Individuellement, certaines questions criées pourraient être justes dans une enquête pour enlèvement. Mais présenté comme une foule insensible à l’égard d’une partie prenante la plus vulnérable, le récit dépeint la presse comme oserais-je le dire.
Je ne nie pas les fautes professionnelles des acteurs des médias. Le mort tragique de la princesse Diana me vient à l'esprit.
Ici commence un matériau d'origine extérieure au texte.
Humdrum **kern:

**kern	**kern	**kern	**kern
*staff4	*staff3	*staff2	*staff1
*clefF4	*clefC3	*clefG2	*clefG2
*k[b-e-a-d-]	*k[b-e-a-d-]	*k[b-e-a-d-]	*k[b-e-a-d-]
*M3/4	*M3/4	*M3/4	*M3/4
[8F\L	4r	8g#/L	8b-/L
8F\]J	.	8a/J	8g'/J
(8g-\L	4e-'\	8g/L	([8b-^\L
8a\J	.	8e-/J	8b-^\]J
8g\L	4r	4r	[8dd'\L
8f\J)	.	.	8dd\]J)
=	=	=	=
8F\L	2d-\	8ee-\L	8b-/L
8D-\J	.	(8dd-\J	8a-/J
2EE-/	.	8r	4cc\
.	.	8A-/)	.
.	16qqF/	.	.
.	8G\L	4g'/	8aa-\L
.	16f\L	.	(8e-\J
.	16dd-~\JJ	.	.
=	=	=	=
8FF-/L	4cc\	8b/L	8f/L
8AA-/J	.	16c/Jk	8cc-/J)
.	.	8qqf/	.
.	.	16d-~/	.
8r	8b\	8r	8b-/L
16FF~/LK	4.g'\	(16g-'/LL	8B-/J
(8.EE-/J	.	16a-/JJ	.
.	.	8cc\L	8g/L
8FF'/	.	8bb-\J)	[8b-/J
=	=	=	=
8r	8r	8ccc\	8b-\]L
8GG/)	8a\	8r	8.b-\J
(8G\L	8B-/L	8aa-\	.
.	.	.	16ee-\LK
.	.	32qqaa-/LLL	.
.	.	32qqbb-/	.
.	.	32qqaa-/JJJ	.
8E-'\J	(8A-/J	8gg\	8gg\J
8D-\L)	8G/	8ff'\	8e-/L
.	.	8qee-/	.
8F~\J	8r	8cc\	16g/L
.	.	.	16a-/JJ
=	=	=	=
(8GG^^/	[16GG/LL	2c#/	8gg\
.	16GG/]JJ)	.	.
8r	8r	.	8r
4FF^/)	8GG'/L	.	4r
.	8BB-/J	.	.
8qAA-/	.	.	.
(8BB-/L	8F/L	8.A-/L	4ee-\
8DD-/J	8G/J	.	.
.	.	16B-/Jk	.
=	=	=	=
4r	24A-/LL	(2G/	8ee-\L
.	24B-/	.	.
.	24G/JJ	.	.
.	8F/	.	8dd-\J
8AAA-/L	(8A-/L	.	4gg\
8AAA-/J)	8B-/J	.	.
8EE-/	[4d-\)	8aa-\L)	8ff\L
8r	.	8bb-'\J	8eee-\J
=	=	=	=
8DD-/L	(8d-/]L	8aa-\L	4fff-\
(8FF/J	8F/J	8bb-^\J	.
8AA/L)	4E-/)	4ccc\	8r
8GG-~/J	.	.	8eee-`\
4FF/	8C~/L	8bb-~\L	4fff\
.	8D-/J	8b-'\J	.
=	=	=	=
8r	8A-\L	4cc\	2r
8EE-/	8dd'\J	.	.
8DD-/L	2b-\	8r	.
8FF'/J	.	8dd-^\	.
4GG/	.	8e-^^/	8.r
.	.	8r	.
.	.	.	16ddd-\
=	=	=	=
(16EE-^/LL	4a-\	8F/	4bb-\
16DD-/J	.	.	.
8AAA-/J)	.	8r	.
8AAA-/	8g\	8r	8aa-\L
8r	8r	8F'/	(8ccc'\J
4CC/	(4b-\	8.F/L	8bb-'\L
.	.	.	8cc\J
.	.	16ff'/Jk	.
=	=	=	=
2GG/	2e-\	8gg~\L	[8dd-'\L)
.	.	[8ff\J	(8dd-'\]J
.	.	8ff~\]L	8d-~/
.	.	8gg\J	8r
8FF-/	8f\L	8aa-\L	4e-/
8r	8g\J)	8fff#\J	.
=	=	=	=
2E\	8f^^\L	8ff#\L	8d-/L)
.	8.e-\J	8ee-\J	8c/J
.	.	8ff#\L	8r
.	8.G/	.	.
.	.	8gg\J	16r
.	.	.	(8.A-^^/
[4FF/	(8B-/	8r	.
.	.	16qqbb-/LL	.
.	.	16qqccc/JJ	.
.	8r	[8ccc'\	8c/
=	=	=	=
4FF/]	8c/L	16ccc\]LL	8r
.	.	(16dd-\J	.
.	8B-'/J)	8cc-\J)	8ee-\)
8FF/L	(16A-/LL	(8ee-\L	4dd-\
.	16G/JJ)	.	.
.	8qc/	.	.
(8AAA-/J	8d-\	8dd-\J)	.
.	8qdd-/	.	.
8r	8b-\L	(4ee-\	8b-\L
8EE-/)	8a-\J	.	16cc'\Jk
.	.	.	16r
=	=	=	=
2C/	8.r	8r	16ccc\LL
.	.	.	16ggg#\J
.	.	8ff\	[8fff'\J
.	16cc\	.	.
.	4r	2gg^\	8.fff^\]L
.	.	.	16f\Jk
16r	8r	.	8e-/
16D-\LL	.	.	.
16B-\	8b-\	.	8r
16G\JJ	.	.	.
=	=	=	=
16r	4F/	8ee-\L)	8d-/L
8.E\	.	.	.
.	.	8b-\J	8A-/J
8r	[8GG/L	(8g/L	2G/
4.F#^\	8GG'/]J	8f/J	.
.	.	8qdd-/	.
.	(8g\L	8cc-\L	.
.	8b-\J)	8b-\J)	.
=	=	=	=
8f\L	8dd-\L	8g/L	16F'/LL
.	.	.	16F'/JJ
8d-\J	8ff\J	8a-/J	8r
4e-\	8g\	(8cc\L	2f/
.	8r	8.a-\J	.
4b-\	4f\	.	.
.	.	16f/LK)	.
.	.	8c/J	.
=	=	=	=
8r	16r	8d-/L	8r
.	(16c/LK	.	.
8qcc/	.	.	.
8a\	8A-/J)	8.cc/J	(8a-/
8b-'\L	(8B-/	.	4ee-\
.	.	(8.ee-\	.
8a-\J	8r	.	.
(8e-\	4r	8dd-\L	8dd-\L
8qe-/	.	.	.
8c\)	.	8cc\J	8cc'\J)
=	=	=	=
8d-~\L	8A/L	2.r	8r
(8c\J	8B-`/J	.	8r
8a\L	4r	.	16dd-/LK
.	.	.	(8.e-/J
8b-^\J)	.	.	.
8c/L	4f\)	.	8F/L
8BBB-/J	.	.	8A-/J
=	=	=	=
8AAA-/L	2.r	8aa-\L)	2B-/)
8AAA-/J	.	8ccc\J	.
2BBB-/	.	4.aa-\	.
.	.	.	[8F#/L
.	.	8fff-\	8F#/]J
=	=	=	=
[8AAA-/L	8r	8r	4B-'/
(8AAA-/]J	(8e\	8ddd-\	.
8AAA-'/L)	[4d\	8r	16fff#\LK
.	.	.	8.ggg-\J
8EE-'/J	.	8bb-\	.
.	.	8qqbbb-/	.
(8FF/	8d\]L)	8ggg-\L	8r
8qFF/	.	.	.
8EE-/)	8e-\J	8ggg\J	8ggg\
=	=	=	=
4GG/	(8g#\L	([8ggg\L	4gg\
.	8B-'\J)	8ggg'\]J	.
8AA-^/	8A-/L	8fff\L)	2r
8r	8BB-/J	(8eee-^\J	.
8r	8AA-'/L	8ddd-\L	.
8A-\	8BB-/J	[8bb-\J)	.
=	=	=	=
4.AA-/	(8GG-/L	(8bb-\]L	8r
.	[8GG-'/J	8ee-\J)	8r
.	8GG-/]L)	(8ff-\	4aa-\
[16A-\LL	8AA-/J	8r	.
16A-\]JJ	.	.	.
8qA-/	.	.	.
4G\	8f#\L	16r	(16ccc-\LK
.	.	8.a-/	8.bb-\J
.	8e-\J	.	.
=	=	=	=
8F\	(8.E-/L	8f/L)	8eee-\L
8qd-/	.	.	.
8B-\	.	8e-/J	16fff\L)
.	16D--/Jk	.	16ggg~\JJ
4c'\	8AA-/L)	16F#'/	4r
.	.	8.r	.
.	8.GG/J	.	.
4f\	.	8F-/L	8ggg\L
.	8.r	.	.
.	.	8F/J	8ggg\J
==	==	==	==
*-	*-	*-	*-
Mais l’invraisemblance de la scène de All Her Fault ne fait qu’empirer les choses. Dans la vraie vie, les médias d'information collectifs fourniraient des informations essentielles au public : des photos d'un joli garçon blond de 5 ans, des descriptions de ce qu'il portait, des images de véhicules ou de personnes suspectes. Pour emprunter une expression du chercheur Jay Rosen, ils pourraient travailler non seulement pour la communauté, mais aussi pour soutenir la recherche.
Comme mon collègue de Poynter, Tom Jones, je suis un grand fan de la série télévisée classique Law & Order. Et pourtant, je ne connais pas un seul épisode – parmi des centaines – dans lequel un journaliste soit décrit comme honorable. Il y a de mauvais flics, des avocats et des tueurs dans tous les coins de New York. Mais il y a aussi d’excellents policiers, procureurs et professionnels éthiques qui font parfois ce qu’il faut contre leurs intérêts personnels.
Quant aux journalistes, je me souviens d'eux à maintes reprises agissant en meute se précipitant sur les marches du palais de justice dans une horde compétitive. Si j'avais été Lennie Briscoe, je leur dirais où placer leurs microphones.
Il existe de merveilleux films qui dépeignent le dévouement de journalistes honnêtes, mais ils sont suffisamment peu nombreux pour rester gravés dans les mémoires : de All the President's Men à The Post en passant par mon Spotlight préféré.
vladimir spiridonovitch poutine
Le coach d'écriture Donald Murray m'a appris non seulement à éviter les clichés de langage mais aussi les clichés de vision. Un de ces clichés est qu'un journaliste veut vous convaincre de ne pas vous aider.
Aux scénaristes, showrunners et réalisateurs qui vilipendent les journalistes je dis non je crie :
Vous faites du mal à votre histoire. Et votre pays.